El salón principal del Cigüeñal
de Nazaret tenía los muros adornados de las armas más antiguas e
impresionantes. Las había de todos los períodos transcurridos desde
el Imperio de Nabucodonosor II al del César I. También contra una
de las paredes del salón principal del Cigüeñal los albañiles de
entonces abrieron una chimenea grande como una cueva. Al fuego de
esa chimenea se hallaban sentadas Tita Isabel y su sobrina Ana.
Cleofás y señora se habían llevado sus nietos a la cama.
La Viuda arrancó entonces
motores. Si las paredes hablasen dirían que la Viuda hizo en un
rato puchero para dar de beber a media África.
Tita Isabel siempre encontró
la forma de cortar aquellas aguas diluviales; por algo aquélla era
su niña. Bueno, era la hija de su hermana pequeña, pero como si
fuera la hija que ella nunca tuvo. Isabel quería a su sobrina Ana
más que si hubiera sido su hija propia. Es un decir. Pero aquello
de arrancarse a llorar, caer en un silencio eterno, volver a arrancarse,
aquello no era normal.
“¿Qué te pasa, Anita?” le
preguntó inquietada Isabel “¿Por qué has esperado a que se fueran
tus padres para romper a llorar de esta manera? Ya estamos solas.

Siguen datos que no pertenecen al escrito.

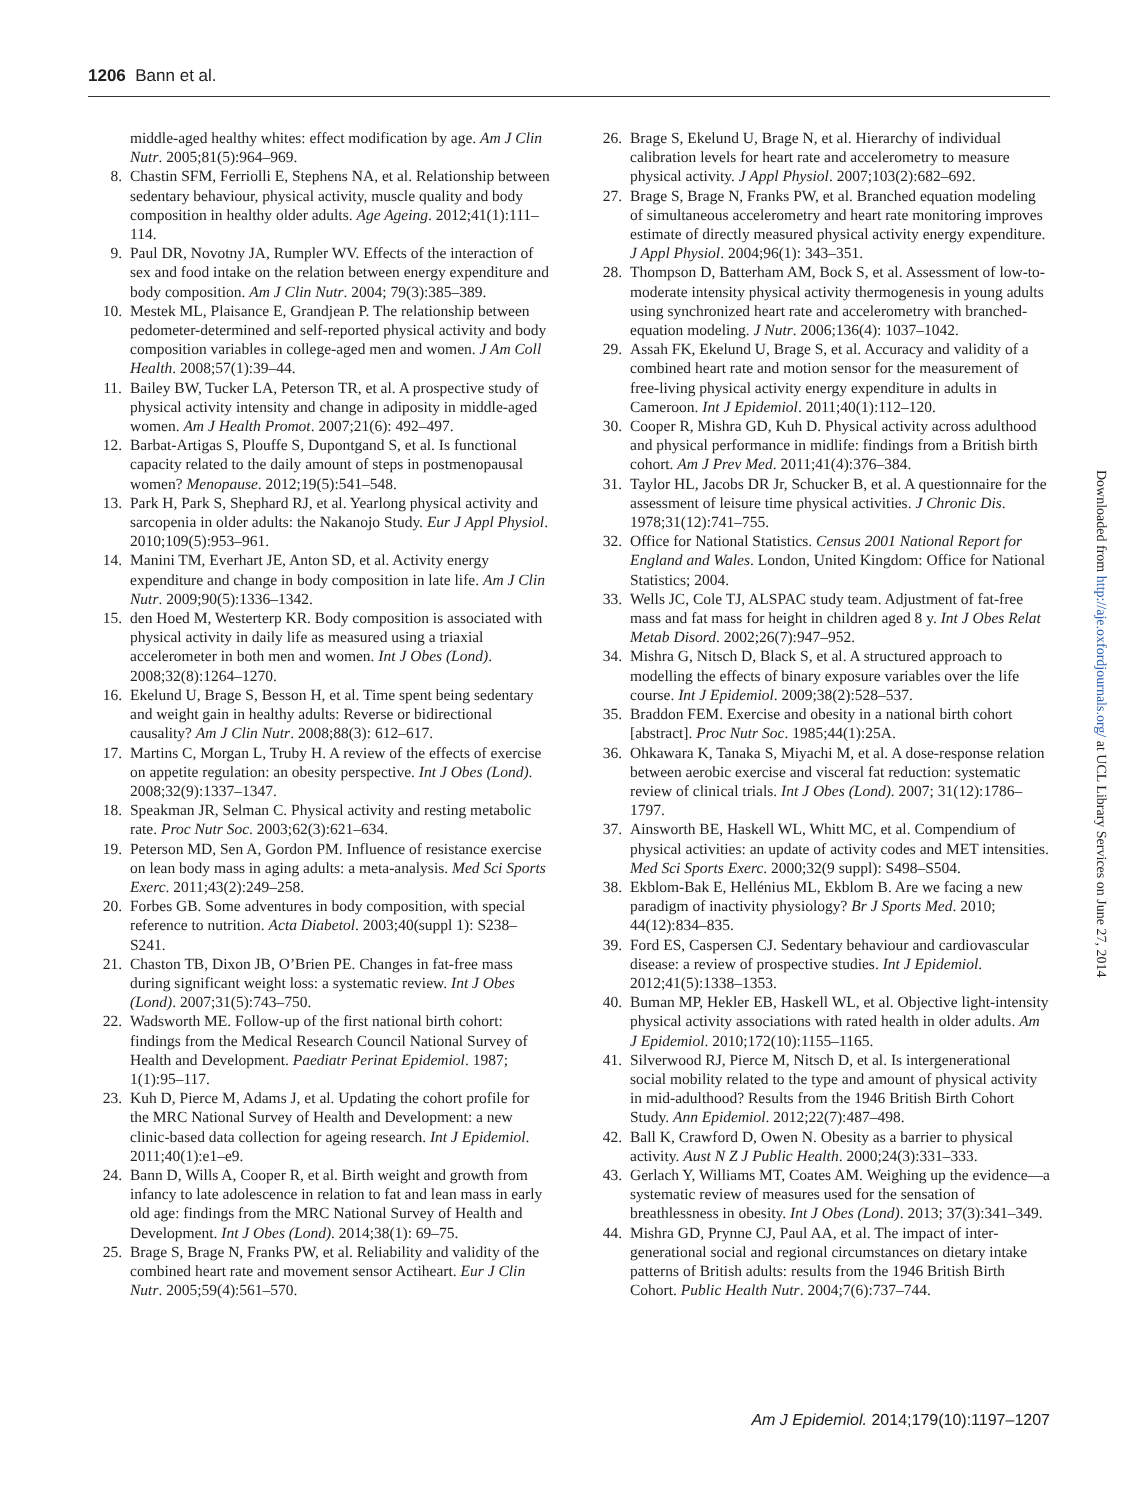1206 Bann et al.
middle-aged healthy whites: effect modification by age. Am J Clin Nutr. 2005;81(5):964–969.
8. Chastin SFM, Ferriolli E, Stephens NA, et al. Relationship between sedentary behaviour, physical activity, muscle quality and body composition in healthy older adults. Age Ageing. 2012;41(1):111–114.
9. Paul DR, Novotny JA, Rumpler WV. Effects of the interaction of sex and food intake on the relation between energy expenditure and body composition. Am J Clin Nutr. 2004; 79(3):385–389.
10. Mestek ML, Plaisance E, Grandjean P. The relationship between pedometer-determined and self-reported physical activity and body composition variables in college-aged men and women. J Am Coll Health. 2008;57(1):39–44.
11. Bailey BW, Tucker LA, Peterson TR, et al. A prospective study of physical activity intensity and change in adiposity in middle-aged women. Am J Health Promot. 2007;21(6): 492–497.
12. Barbat-Artigas S, Plouffe S, Dupontgand S, et al. Is functional capacity related to the daily amount of steps in postmenopausal women? Menopause. 2012;19(5):541–548.
13. Park H, Park S, Shephard RJ, et al. Yearlong physical activity and sarcopenia in older adults: the Nakanojo Study. Eur J Appl Physiol. 2010;109(5):953–961.
14. Manini TM, Everhart JE, Anton SD, et al. Activity energy expenditure and change in body composition in late life. Am J Clin Nutr. 2009;90(5):1336–1342.
15. den Hoed M, Westerterp KR. Body composition is associated with physical activity in daily life as measured using a triaxial accelerometer in both men and women. Int J Obes (Lond). 2008;32(8):1264–1270.
16. Ekelund U, Brage S, Besson H, et al. Time spent being sedentary and weight gain in healthy adults: Reverse or bidirectional causality? Am J Clin Nutr. 2008;88(3): 612–617.
17. Martins C, Morgan L, Truby H. A review of the effects of exercise on appetite regulation: an obesity perspective. Int J Obes (Lond). 2008;32(9):1337–1347.
18. Speakman JR, Selman C. Physical activity and resting metabolic rate. Proc Nutr Soc. 2003;62(3):621–634.
19. Peterson MD, Sen A, Gordon PM. Influence of resistance exercise on lean body mass in aging adults: a meta-analysis. Med Sci Sports Exerc. 2011;43(2):249–258.
20. Forbes GB. Some adventures in body composition, with special reference to nutrition. Acta Diabetol. 2003;40(suppl 1): S238–S241.
21. Chaston TB, Dixon JB, O’Brien PE. Changes in fat-free mass during significant weight loss: a systematic review. Int J Obes (Lond). 2007;31(5):743–750.
22. Wadsworth ME. Follow-up of the first national birth cohort: findings from the Medical Research Council National Survey of Health and Development. Paediatr Perinat Epidemiol. 1987; 1(1):95–117.
23. Kuh D, Pierce M, Adams J, et al. Updating the cohort profile for the MRC National Survey of Health and Development: a new clinic-based data collection for ageing research. Int J Epidemiol. 2011;40(1):e1–e9.
24. Bann D, Wills A, Cooper R, et al. Birth weight and growth from infancy to late adolescence in relation to fat and lean mass in early old age: findings from the MRC National Survey of Health and Development. Int J Obes (Lond). 2014;38(1): 69–75.
25. Brage S, Brage N, Franks PW, et al. Reliability and validity of the combined heart rate and movement sensor Actiheart. Eur J Clin Nutr. 2005;59(4):561–570.
26. Brage S, Ekelund U, Brage N, et al. Hierarchy of individual calibration levels for heart rate and accelerometry to measure physical activity. J Appl Physiol. 2007;103(2):682–692.
27. Brage S, Brage N, Franks PW, et al. Branched equation modeling of simultaneous accelerometry and heart rate monitoring improves estimate of directly measured physical activity energy expenditure. J Appl Physiol. 2004;96(1): 343–351.
28. Thompson D, Batterham AM, Bock S, et al. Assessment of low-to-moderate intensity physical activity thermogenesis in young adults using synchronized heart rate and accelerometry with branched-equation modeling. J Nutr. 2006;136(4): 1037–1042.
29. Assah FK, Ekelund U, Brage S, et al. Accuracy and validity of a combined heart rate and motion sensor for the measurement of free-living physical activity energy expenditure in adults in Cameroon. Int J Epidemiol. 2011;40(1):112–120.
30. Cooper R, Mishra GD, Kuh D. Physical activity across adulthood and physical performance in midlife: findings from a British birth cohort. Am J Prev Med. 2011;41(4):376–384.
31. Taylor HL, Jacobs DR Jr, Schucker B, et al. A questionnaire for the assessment of leisure time physical activities. J Chronic Dis. 1978;31(12):741–755.
32. Office for National Statistics. Census 2001 National Report for England and Wales. London, United Kingdom: Office for National Statistics; 2004.
33. Wells JC, Cole TJ, ALSPAC study team. Adjustment of fat-free mass and fat mass for height in children aged 8 y. Int J Obes Relat Metab Disord. 2002;26(7):947–952.
34. Mishra G, Nitsch D, Black S, et al. A structured approach to modelling the effects of binary exposure variables over the life course. Int J Epidemiol. 2009;38(2):528–537.
35. Braddon FEM. Exercise and obesity in a national birth cohort [abstract]. Proc Nutr Soc. 1985;44(1):25A.
36. Ohkawara K, Tanaka S, Miyachi M, et al. A dose-response relation between aerobic exercise and visceral fat reduction: systematic review of clinical trials. Int J Obes (Lond). 2007; 31(12):1786–1797.
37. Ainsworth BE, Haskell WL, Whitt MC, et al. Compendium of physical activities: an update of activity codes and MET intensities. Med Sci Sports Exerc. 2000;32(9 suppl): S498–S504.
38. Ekblom-Bak E, Hellénius ML, Ekblom B. Are we facing a new paradigm of inactivity physiology? Br J Sports Med. 2010; 44(12):834–835.
39. Ford ES, Caspersen CJ. Sedentary behaviour and cardiovascular disease: a review of prospective studies. Int J Epidemiol. 2012;41(5):1338–1353.
40. Buman MP, Hekler EB, Haskell WL, et al. Objective light-intensity physical activity associations with rated health in older adults. Am J Epidemiol. 2010;172(10):1155–1165.
41. Silverwood RJ, Pierce M, Nitsch D, et al. Is intergenerational social mobility related to the type and amount of physical activity in mid-adulthood? Results from the 1946 British Birth Cohort Study. Ann Epidemiol. 2012;22(7):487–498.
42. Ball K, Crawford D, Owen N. Obesity as a barrier to physical activity. Aust N Z J Public Health. 2000;24(3):331–333.
43. Gerlach Y, Williams MT, Coates AM. Weighing up the evidence—a systematic review of measures used for the sensation of breathlessness in obesity. Int J Obes (Lond). 2013; 37(3):341–349.
44. Mishra GD, Prynne CJ, Paul AA, et al. The impact of inter-generational social and regional circumstances on dietary intake patterns of British adults: results from the 1946 British Birth Cohort. Public Health Nutr. 2004;7(6):737–744.
Downloaded from http://aje.oxfordjournals.org/ at UCL Library Services on June 27, 2014
Am J Epidemiol. 2014;179(10):1197–1207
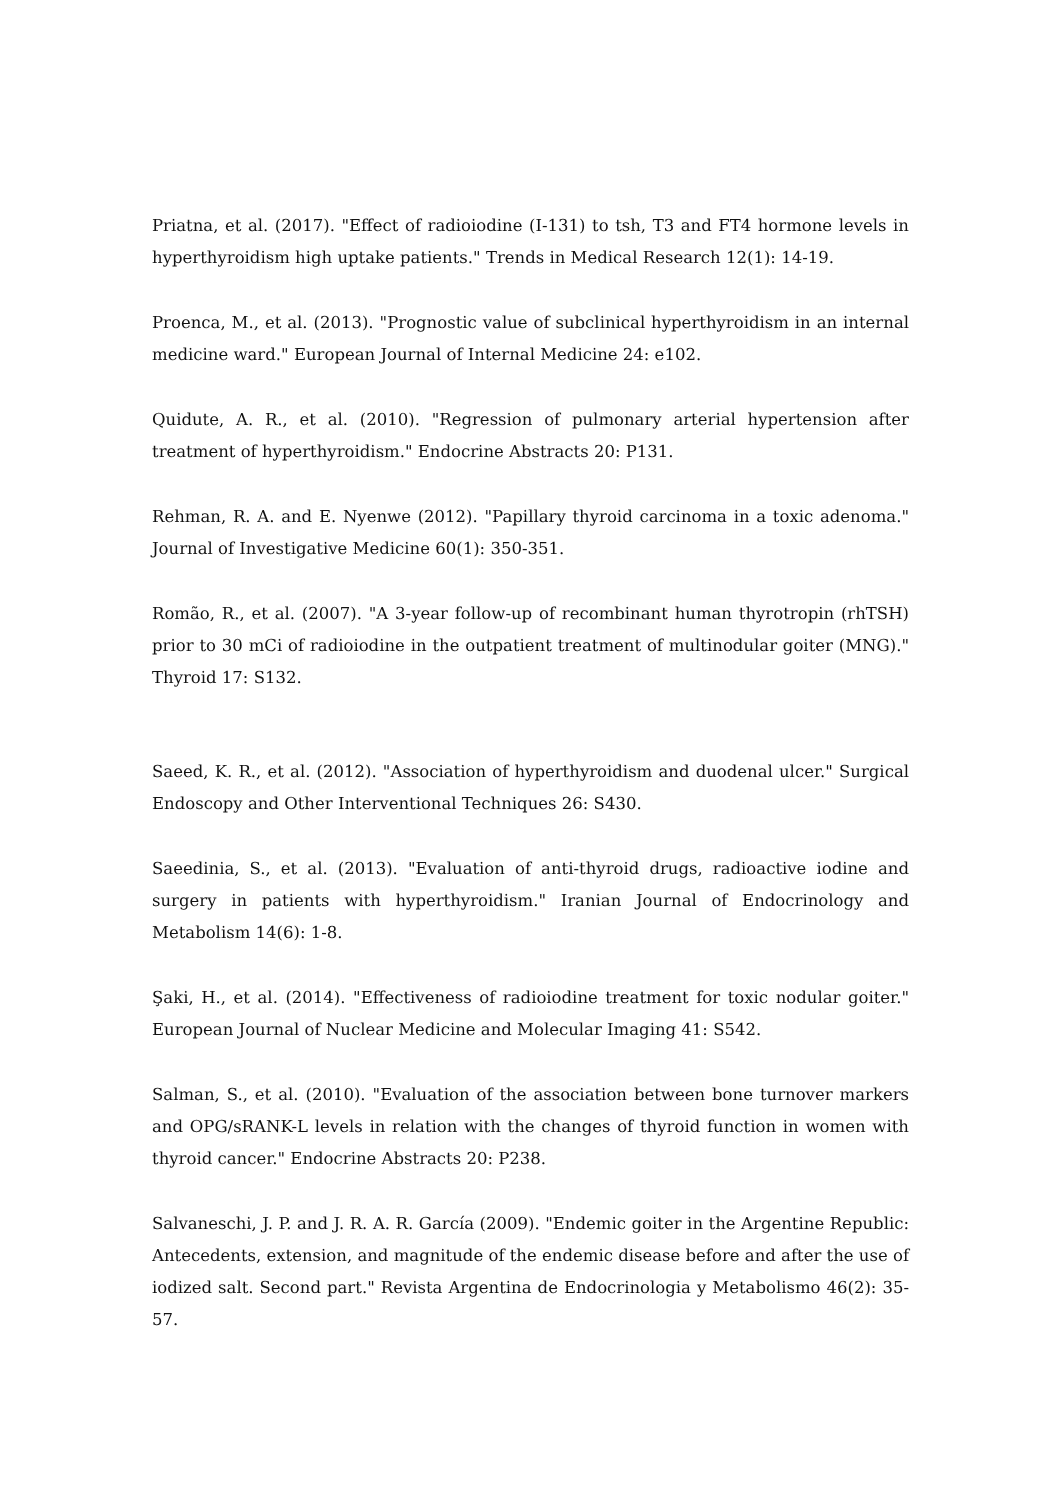Priatna, et al. (2017). "Effect of radioiodine (I-131) to tsh, T3 and FT4 hormone levels in hyperthyroidism high uptake patients." Trends in Medical Research 12(1): 14-19.
Proenca, M., et al. (2013). "Prognostic value of subclinical hyperthyroidism in an internal medicine ward." European Journal of Internal Medicine 24: e102.
Quidute, A. R., et al. (2010). "Regression of pulmonary arterial hypertension after treatment of hyperthyroidism." Endocrine Abstracts 20: P131.
Rehman, R. A. and E. Nyenwe (2012). "Papillary thyroid carcinoma in a toxic adenoma." Journal of Investigative Medicine 60(1): 350-351.
Romão, R., et al. (2007). "A 3-year follow-up of recombinant human thyrotropin (rhTSH) prior to 30 mCi of radioiodine in the outpatient treatment of multinodular goiter (MNG)." Thyroid 17: S132.
Saeed, K. R., et al. (2012). "Association of hyperthyroidism and duodenal ulcer." Surgical Endoscopy and Other Interventional Techniques 26: S430.
Saeedinia, S., et al. (2013). "Evaluation of anti-thyroid drugs, radioactive iodine and surgery in patients with hyperthyroidism." Iranian Journal of Endocrinology and Metabolism 14(6): 1-8.
Şaki, H., et al. (2014). "Effectiveness of radioiodine treatment for toxic nodular goiter." European Journal of Nuclear Medicine and Molecular Imaging 41: S542.
Salman, S., et al. (2010). "Evaluation of the association between bone turnover markers and OPG/sRANK-L levels in relation with the changes of thyroid function in women with thyroid cancer." Endocrine Abstracts 20: P238.
Salvaneschi, J. P. and J. R. A. R. García (2009). "Endemic goiter in the Argentine Republic: Antecedents, extension, and magnitude of the endemic disease before and after the use of iodized salt. Second part." Revista Argentina de Endocrinologia y Metabolismo 46(2): 35-57.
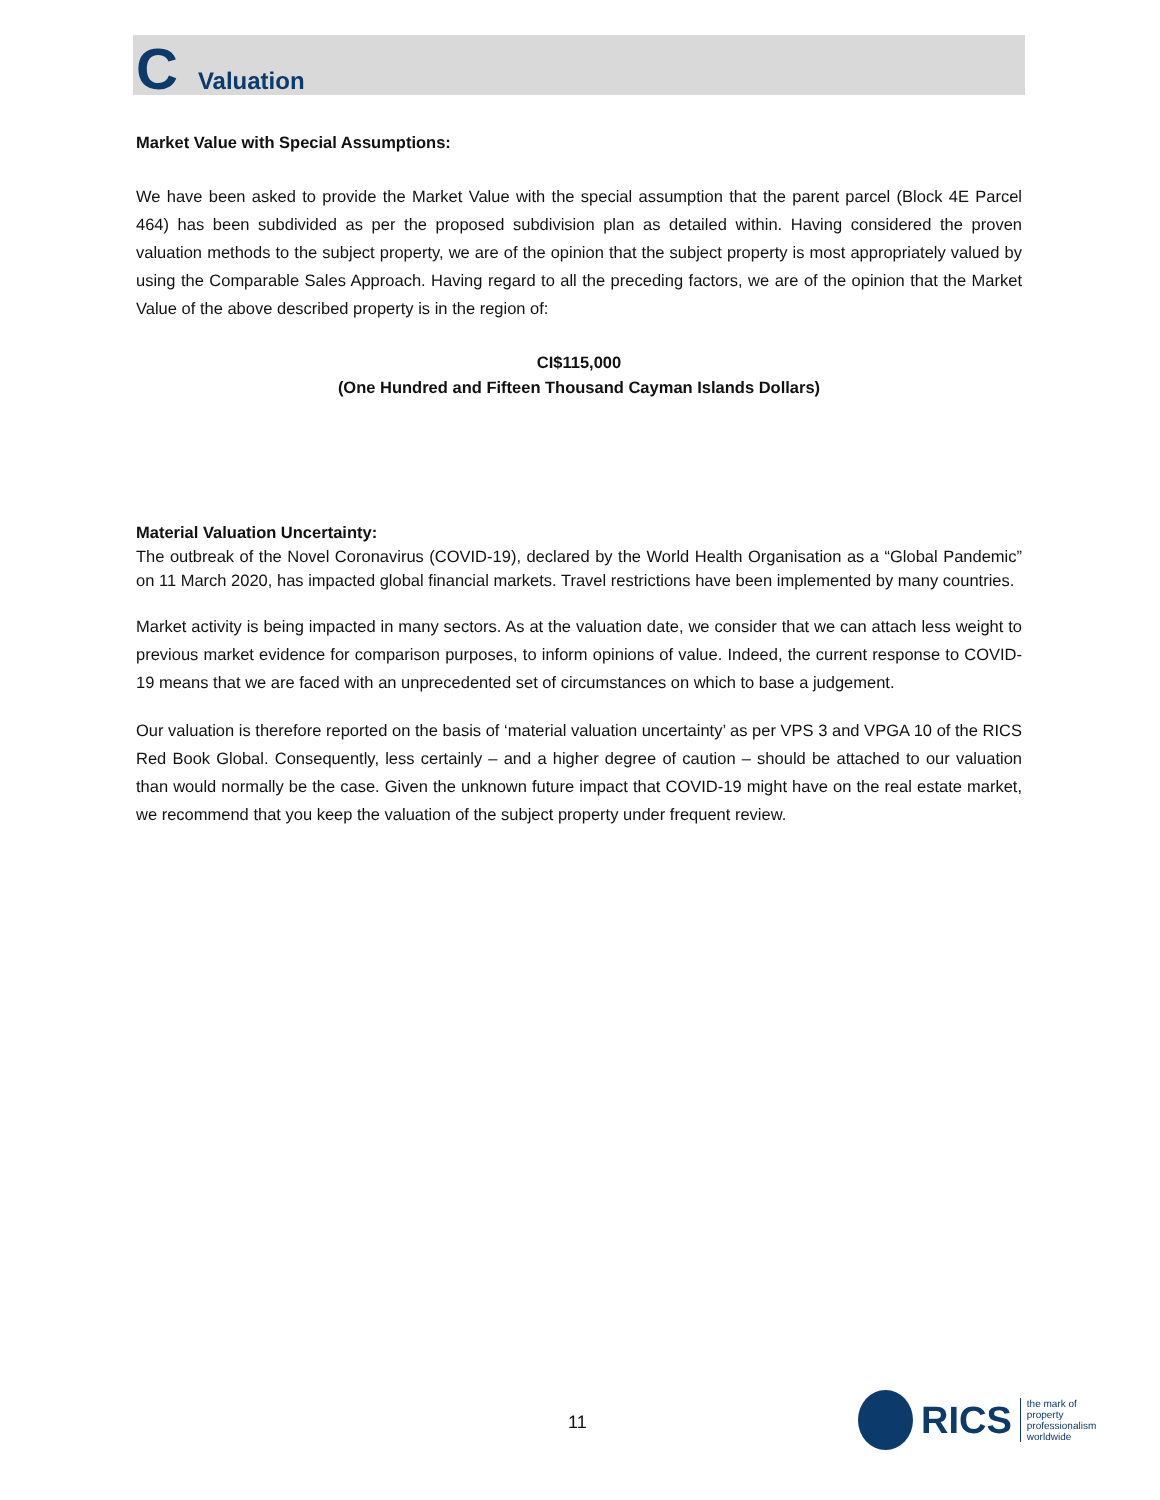C Valuation
Market Value with Special Assumptions:
We have been asked to provide the Market Value with the special assumption that the parent parcel (Block 4E Parcel 464) has been subdivided as per the proposed subdivision plan as detailed within. Having considered the proven valuation methods to the subject property, we are of the opinion that the subject property is most appropriately valued by using the Comparable Sales Approach. Having regard to all the preceding factors, we are of the opinion that the Market Value of the above described property is in the region of:
CI$115,000
(One Hundred and Fifteen Thousand Cayman Islands Dollars)
Material Valuation Uncertainty:
The outbreak of the Novel Coronavirus (COVID-19), declared by the World Health Organisation as a “Global Pandemic” on 11 March 2020, has impacted global financial markets. Travel restrictions have been implemented by many countries.
Market activity is being impacted in many sectors. As at the valuation date, we consider that we can attach less weight to previous market evidence for comparison purposes, to inform opinions of value. Indeed, the current response to COVID-19 means that we are faced with an unprecedented set of circumstances on which to base a judgement.
Our valuation is therefore reported on the basis of ‘material valuation uncertainty’ as per VPS 3 and VPGA 10 of the RICS Red Book Global. Consequently, less certainly – and a higher degree of caution – should be attached to our valuation than would normally be the case. Given the unknown future impact that COVID-19 might have on the real estate market, we recommend that you keep the valuation of the subject property under frequent review.
11
RICS
the mark of
property
professionalism
worldwide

Anda, dímelo”. Isabel intentó averiguar qué le pasaba a su sobrina.
La Viuda abría los labios.
Los abría, sí, pero nunca llegaba a hilar una frase completa.
“Mi María…Tita…”
“¿Qué le pasa a tu María,
Anita?”
“Tita…yo…mi María…”
No acababa nunca. Con el
genio que tenía aquella mujer, y que tuviera con su sobrina aquella
paciencia infinita.
“Cuando te calmes me lo cuentas,
hija”.
Esto sucedió al rato muy
grande.
El oso disecado que ocupaba
el rincón del salón principal del Cigüeñal de haber estado vivo
se habría desesperado ya. Sobre la chimenea una cabeza de león oriundo
de la Asiria bostezaba expectante.
Isabel seguía mirando al
fuego cuando la Viuda logró terminar el relato sobre el Voto de
su hija mayor.
“Repíteme eso, Anita”, le
pidió una Isabel absorta, maravillada.
“¿Lo ves, Tita? Ya sabía
yo que no te lo podrías creer”, y la Viuda se arrancó de nuevo.
Al alba, por fin la madre
del Bautista estaba al corriente del suceso que cambiaría el curso
de la Historia del Universo.
“Que sí, Tita, que mi María
no se quitará el velo del duelo por su padre hasta que vea a mi
niño de meses casado y bien casado. ¿Qué he hecho yo, Dios mío?
Y tú ya sabes cómo es mi María; si fuera hombre su palabra sería
lo último que rompiera”.
¡Qué bien conocía la Viuda a su hija mayor!